Required work — Pull every line of text from the data below and reproduce it verbatim, omitting the pictures.

(Data visualization images)
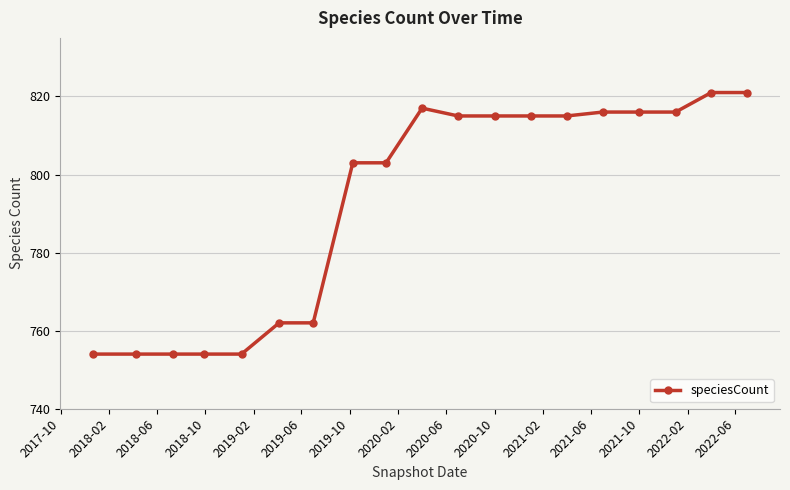

True or false: there are more than 0 points higher than both neighbors.

True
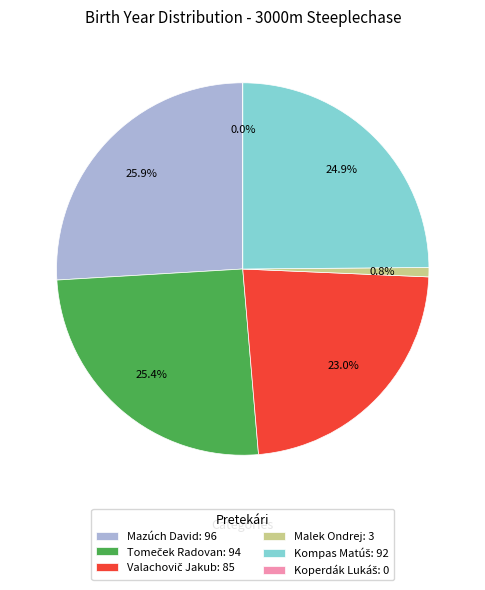

The Koperdák Lukáš slice represents 0% of the pie. True or false?

True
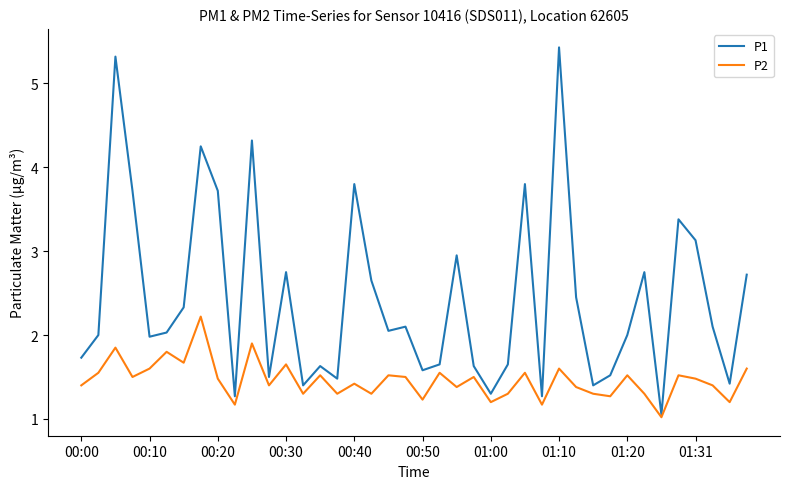

List the series in order of their overall mean, lowest first.

P2, P1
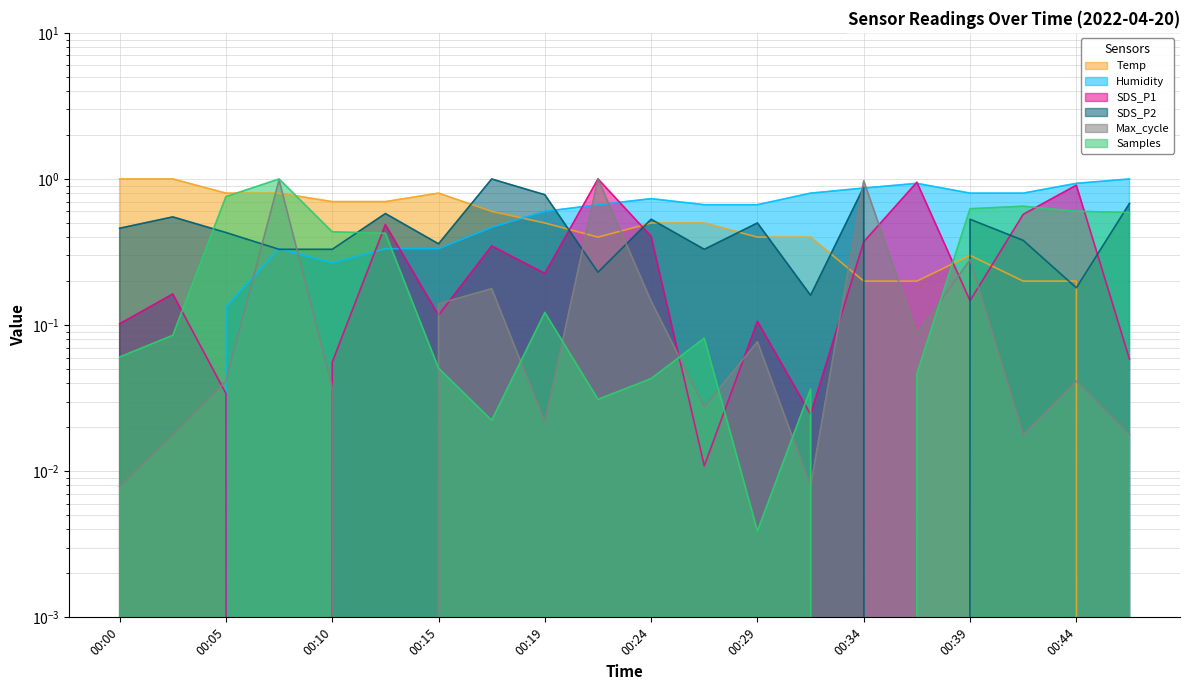

True or false: Temp has more than 0 points higher than both neighbors.

True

Response —
True or false: there are more than 0 points higher than both neighbors.

True

The Koperdák Lukáš slice represents 0% of the pie. True or false?

True

List the series in order of their overall mean, lowest first.

P2, P1

True or false: Temp has more than 0 points higher than both neighbors.

True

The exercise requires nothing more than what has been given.